Optimistic about offers: A March survey by Realtor.com suggests that sellers may have trouble suppressing that instinct. The vast majority of potential sellers surveyed — 81% — said they expect to get their asking price or more when they decide to list their home.

Yet Zillow's latest housing report found that 23% of listings received a price cut in March — the highest share on record for any March since 2018 — indicating that the original asking price was too high.

If the market remains on its current trajectory, sellers looking for a speedy sale may have to price lower than they'd like — or be willing to reduce prices later if buyers aren't biting.

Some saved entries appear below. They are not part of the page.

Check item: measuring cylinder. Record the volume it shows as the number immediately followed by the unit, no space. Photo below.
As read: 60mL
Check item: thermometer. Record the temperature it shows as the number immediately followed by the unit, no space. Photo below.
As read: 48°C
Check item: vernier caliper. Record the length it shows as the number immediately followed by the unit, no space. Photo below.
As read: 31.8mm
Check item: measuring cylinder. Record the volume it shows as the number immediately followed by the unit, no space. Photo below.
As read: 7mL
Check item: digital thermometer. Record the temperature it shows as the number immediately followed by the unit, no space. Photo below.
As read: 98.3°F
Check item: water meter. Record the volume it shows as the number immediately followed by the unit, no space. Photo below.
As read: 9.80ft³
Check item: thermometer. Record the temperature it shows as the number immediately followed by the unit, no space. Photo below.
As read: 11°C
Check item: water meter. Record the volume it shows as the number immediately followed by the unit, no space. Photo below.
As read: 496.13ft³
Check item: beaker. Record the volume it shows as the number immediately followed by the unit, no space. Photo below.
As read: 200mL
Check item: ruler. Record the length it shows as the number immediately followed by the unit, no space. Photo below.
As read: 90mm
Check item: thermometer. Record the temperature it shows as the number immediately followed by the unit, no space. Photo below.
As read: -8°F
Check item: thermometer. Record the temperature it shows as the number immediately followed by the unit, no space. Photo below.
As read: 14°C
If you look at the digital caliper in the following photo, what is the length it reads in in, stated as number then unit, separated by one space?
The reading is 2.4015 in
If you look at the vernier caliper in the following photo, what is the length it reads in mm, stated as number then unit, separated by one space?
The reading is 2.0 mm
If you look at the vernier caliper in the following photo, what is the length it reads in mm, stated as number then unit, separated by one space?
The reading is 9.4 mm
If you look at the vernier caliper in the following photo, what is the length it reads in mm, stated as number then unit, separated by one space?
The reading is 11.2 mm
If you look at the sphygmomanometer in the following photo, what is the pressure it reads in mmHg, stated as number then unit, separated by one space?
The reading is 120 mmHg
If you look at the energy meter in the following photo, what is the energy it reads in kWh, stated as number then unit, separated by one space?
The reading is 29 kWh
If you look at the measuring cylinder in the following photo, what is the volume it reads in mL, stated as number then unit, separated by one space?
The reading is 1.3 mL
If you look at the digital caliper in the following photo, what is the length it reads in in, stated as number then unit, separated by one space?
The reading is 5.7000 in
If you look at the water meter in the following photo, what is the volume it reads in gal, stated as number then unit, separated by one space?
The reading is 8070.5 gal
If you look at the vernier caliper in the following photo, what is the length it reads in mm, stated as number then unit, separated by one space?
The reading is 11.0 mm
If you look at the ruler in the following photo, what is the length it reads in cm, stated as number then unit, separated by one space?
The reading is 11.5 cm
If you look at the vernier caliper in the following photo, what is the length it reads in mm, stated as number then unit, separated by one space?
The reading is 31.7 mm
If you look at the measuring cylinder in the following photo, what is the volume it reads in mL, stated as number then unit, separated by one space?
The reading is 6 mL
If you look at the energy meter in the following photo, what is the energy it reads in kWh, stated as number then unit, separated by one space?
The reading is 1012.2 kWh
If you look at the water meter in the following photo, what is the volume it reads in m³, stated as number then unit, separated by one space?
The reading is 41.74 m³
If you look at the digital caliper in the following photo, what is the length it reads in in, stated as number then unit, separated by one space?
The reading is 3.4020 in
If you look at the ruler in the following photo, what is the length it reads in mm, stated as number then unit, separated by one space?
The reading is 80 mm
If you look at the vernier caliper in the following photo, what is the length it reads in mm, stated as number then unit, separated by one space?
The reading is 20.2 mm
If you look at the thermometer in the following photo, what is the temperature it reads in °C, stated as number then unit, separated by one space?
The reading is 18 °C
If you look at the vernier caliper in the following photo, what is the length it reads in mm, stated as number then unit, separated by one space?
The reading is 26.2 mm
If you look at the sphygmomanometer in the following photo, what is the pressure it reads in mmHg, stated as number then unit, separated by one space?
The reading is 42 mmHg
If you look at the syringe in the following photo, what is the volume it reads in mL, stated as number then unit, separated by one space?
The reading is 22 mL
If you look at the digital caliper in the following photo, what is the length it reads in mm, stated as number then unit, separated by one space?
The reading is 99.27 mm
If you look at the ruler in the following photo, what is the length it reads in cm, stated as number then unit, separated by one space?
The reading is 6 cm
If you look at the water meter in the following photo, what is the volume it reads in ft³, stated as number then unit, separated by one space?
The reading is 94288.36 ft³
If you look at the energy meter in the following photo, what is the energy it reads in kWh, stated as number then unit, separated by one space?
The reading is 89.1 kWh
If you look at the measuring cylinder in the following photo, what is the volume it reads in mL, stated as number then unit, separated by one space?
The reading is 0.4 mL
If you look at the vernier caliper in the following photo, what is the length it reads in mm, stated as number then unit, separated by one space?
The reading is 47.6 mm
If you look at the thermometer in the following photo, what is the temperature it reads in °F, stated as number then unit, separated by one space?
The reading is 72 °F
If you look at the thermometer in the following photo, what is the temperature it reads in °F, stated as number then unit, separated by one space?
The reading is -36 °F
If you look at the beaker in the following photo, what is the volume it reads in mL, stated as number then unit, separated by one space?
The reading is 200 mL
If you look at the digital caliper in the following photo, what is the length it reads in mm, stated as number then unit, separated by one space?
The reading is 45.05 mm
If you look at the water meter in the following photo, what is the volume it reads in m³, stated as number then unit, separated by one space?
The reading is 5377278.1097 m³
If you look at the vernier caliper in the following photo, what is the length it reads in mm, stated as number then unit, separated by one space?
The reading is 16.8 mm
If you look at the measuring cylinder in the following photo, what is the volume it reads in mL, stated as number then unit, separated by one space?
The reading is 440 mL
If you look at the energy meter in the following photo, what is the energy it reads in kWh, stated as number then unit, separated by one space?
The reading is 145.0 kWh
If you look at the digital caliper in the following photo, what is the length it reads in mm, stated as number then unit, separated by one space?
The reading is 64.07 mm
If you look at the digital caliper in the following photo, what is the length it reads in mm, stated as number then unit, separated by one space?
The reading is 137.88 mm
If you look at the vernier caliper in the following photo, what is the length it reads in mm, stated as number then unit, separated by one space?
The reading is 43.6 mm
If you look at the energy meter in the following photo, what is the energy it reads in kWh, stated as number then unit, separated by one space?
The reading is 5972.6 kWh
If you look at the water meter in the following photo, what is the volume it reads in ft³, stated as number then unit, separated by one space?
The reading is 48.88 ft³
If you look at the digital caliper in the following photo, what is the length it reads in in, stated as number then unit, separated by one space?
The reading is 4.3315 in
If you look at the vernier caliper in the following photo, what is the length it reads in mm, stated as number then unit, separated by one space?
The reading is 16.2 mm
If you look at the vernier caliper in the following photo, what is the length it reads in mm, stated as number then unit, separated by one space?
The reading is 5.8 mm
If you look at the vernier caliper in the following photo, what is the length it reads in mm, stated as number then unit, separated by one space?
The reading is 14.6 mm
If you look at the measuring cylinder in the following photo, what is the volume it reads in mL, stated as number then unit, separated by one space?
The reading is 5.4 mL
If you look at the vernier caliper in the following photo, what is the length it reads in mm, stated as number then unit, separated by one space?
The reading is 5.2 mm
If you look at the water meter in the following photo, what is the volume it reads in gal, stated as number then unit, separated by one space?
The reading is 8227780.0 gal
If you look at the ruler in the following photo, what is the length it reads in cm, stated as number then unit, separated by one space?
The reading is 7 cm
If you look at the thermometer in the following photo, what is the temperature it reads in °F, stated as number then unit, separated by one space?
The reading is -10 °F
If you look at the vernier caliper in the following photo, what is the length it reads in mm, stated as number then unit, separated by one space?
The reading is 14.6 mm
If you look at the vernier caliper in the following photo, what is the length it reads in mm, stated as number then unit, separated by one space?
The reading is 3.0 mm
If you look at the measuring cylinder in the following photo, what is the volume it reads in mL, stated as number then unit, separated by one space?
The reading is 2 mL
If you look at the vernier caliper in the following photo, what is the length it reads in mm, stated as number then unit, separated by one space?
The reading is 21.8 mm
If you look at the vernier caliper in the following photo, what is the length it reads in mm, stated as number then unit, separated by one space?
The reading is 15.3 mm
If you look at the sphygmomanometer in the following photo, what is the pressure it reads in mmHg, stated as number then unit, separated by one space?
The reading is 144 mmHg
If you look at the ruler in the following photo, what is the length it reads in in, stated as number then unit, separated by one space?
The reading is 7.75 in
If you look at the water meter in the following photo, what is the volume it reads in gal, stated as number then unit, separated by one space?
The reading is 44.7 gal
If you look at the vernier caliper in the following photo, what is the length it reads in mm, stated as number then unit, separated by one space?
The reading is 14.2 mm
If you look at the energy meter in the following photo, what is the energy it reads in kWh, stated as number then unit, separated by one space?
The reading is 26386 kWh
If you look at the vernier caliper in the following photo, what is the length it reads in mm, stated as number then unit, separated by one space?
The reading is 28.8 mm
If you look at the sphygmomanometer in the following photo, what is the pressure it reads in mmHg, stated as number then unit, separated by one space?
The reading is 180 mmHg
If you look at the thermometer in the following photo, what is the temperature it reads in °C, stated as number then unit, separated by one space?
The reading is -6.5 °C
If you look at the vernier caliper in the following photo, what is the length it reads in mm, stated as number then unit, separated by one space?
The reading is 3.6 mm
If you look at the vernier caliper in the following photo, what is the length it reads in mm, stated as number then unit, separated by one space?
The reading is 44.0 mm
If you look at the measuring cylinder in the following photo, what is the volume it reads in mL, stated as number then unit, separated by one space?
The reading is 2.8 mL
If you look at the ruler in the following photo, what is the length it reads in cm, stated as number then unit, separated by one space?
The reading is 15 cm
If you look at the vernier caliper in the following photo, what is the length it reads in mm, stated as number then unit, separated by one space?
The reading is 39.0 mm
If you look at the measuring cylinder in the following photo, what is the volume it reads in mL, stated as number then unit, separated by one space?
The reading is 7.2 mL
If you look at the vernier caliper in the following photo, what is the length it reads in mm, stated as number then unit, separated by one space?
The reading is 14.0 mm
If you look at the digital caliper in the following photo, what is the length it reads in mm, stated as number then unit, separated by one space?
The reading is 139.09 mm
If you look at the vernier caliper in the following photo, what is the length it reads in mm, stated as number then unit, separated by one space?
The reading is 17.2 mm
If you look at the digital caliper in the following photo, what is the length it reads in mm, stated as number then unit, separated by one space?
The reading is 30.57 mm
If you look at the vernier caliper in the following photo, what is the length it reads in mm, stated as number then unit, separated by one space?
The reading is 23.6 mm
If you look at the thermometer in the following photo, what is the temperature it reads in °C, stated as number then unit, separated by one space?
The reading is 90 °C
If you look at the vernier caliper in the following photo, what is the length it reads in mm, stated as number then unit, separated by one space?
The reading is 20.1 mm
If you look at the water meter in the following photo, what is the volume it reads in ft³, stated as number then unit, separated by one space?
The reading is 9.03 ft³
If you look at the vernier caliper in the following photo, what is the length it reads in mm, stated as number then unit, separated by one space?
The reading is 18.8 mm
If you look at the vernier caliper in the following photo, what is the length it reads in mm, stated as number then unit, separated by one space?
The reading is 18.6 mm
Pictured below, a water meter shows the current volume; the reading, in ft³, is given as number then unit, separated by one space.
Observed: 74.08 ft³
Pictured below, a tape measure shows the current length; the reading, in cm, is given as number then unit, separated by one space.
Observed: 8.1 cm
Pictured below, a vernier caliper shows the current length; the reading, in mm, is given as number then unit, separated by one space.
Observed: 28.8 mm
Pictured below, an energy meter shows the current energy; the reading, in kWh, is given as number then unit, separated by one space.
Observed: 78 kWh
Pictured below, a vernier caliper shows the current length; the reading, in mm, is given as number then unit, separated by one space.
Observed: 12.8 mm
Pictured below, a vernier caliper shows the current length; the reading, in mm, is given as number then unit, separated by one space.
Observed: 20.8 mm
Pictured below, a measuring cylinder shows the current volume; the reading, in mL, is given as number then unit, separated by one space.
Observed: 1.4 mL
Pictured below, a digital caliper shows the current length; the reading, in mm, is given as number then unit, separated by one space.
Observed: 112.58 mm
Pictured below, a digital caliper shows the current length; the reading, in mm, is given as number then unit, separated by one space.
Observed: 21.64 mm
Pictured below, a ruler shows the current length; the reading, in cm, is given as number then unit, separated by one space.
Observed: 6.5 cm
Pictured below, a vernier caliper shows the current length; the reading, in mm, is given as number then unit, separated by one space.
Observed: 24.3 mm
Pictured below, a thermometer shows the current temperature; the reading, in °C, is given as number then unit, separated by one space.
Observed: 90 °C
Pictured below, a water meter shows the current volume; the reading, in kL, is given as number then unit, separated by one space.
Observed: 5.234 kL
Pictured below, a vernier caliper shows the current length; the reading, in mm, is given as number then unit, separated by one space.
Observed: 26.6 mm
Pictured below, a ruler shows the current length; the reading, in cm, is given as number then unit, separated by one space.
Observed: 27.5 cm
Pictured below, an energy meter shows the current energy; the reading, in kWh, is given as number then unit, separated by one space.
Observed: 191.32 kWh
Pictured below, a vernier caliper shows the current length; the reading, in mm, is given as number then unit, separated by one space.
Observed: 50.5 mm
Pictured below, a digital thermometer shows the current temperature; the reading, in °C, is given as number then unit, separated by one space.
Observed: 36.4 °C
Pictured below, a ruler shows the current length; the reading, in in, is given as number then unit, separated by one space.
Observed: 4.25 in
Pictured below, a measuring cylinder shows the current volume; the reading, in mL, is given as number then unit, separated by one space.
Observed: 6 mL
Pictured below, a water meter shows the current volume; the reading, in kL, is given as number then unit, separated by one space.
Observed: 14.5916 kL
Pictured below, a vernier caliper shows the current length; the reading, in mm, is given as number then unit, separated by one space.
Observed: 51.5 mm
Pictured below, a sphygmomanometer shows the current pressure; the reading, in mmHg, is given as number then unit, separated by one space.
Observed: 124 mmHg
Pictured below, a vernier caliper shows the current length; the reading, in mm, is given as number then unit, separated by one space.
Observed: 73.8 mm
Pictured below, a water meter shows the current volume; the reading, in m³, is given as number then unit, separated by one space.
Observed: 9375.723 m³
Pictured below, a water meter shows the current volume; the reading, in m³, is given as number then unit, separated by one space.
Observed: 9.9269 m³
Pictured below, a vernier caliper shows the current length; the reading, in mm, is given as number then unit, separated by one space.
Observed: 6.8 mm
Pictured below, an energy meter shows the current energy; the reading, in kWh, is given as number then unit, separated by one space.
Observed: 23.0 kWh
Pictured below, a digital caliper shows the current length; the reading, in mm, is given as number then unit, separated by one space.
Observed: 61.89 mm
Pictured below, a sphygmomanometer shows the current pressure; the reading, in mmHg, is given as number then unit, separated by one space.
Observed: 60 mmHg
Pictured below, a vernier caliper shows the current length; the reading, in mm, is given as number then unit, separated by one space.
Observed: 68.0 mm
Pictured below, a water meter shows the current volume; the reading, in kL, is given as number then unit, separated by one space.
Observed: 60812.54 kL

Where price gaps are widest: Home prices have cooled in Florida this year, and nearly half of the 42 U.S. metros with year-over-year price declines in February were located in the Sunshine State. But sellers are still pricing high in some of those cities. 

Among the 50 metros in Redfin's report, two of the top five cities with the largest price gaps were in Florida. West Palm Beach came in at No. 1, with median listing prices up 9.3% but sale prices down 0.3%. Jacksonville ranked fifth with listing prices up a modest 2.3% but still out of sync with sale prices, which were down 3.8% — the largest drop of any metro analyzed.

Rounding out the top five were Pittsburgh, Cincinnati and Atlanta, with price gaps ranging from 6.3 to 7.9 percentage points.